▸ WHAT THIS TASK INVOLVES: Copy all of the items below, switching every instance of "Home" to "Início" and leaving everything else unchanged. Omit the pictures from your answer.

▸ DATASET ENTRIES:
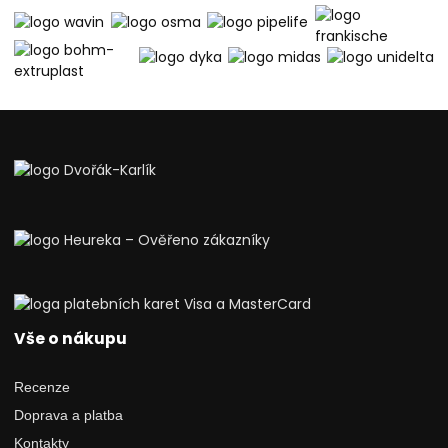
Vše o nákupu
Recenze
Doprava a platba
Kontakty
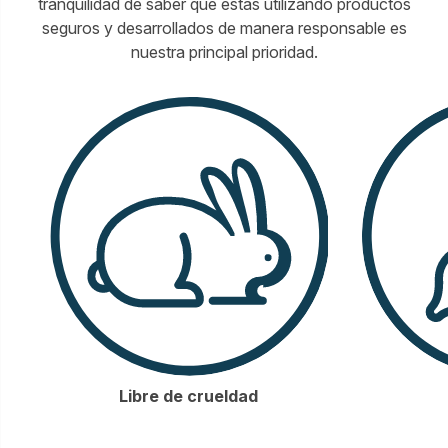
tranquilidad de saber que estás utilizando productos
seguros y desarrollados de manera responsable es
nuestra principal prioridad.
Libre de crueldad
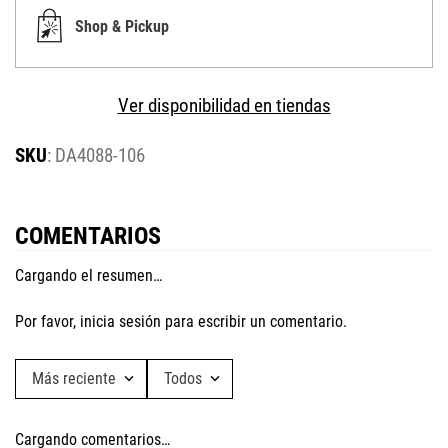
Shop & Pickup
Ver disponibilidad en tiendas
:
DA4088-106
COMENTARIOS
Cargando el resumen…
Por favor, inicia sesión para escribir un comentario.
Más reciente
Todos
Cargando comentarios…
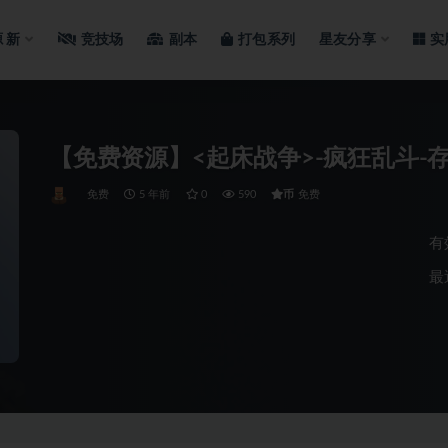
源
新
竞技场
副本
打包系列
星友分享
实
【免费资源】<起床战争>-疯狂乱斗-
币
免费
5 年前
0
590
免费
有
最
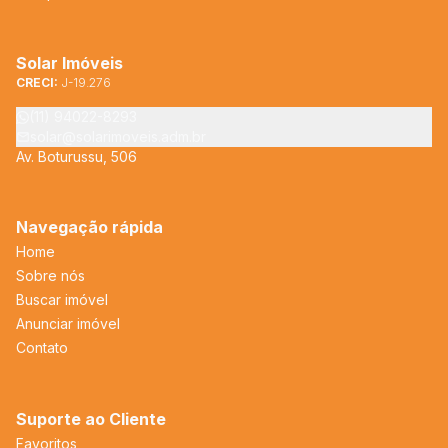
Solar Imóveis
CRECI:
J-19.276
(11) 94022-8293
solar@solarimoveis.adm.br
Av. Boturussu, 506
Navegação rápida
Home
Sobre nós
Buscar imóvel
Anunciar imóvel
Contato
Suporte ao Cliente
Favoritos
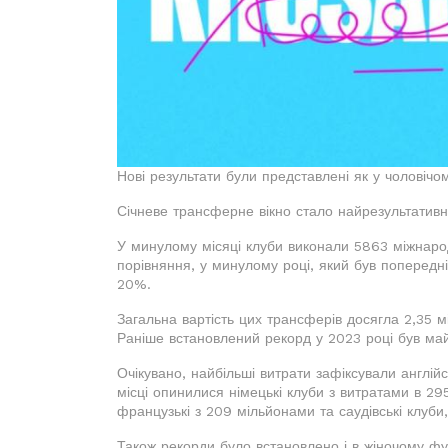
Нові результати були представлені як у чоловічом
Січневе трансферне вікно стало найрезультативні
У минулому місяці клуби виконали 5863 міжнаро
порівняння, у минулому році, який був попередн
20%.
Загальна вартість цих трансферів досягла 2,35 
Раніше встановлений рекорд у 2023 році був м
Очікувано, найбільші витрати зафіксували англій
місці опинилися німецькі клуби з витратами в 295
французькі з 209 мільйонами та саудівські клуби,
Також рекорди було встановлено і в жіночому фу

▸ WRITTEN ANSWER:
Vše o nákupu
Recenze
Doprava a platba
Kontakty
tranquilidad de saber que estás utilizando productos
seguros y desarrollados de manera responsable es
nuestra principal prioridad.
Libre de crueldad
Shop & Pickup
Ver disponibilidad en tiendas
:
DA4088-106
COMENTARIOS
Cargando el resumen…
Por favor, inicia sesión para escribir un comentario.
Más reciente
Todos
Cargando comentarios…
源
新
竞技场
副本
打包系列
星友分享
实
【免费资源】<起床战争>-疯狂乱斗-
币
免费
5 年前
0
590
免费
有
最
Solar Imóveis
CRECI:
J-19.276
(11) 94022-8293
solar@solarimoveis.adm.br
Av. Boturussu, 506
Navegação rápida
Início
Sobre nós
Buscar imóvel
Anunciar imóvel
Contato
Suporte ao Cliente
Favoritos
Нові результати були представлені як у чоловічом
Січневе трансферне вікно стало найрезультативні
У минулому місяці клуби виконали 5863 міжнаро
порівняння, у минулому році, який був попередн
20%.
Загальна вартість цих трансферів досягла 2,35 
Раніше встановлений рекорд у 2023 році був м
Очікувано, найбільші витрати зафіксували англій
місці опинилися німецькі клуби з витратами в 295
французькі з 209 мільйонами та саудівські клуби,
Також рекорди було встановлено і в жіночому фу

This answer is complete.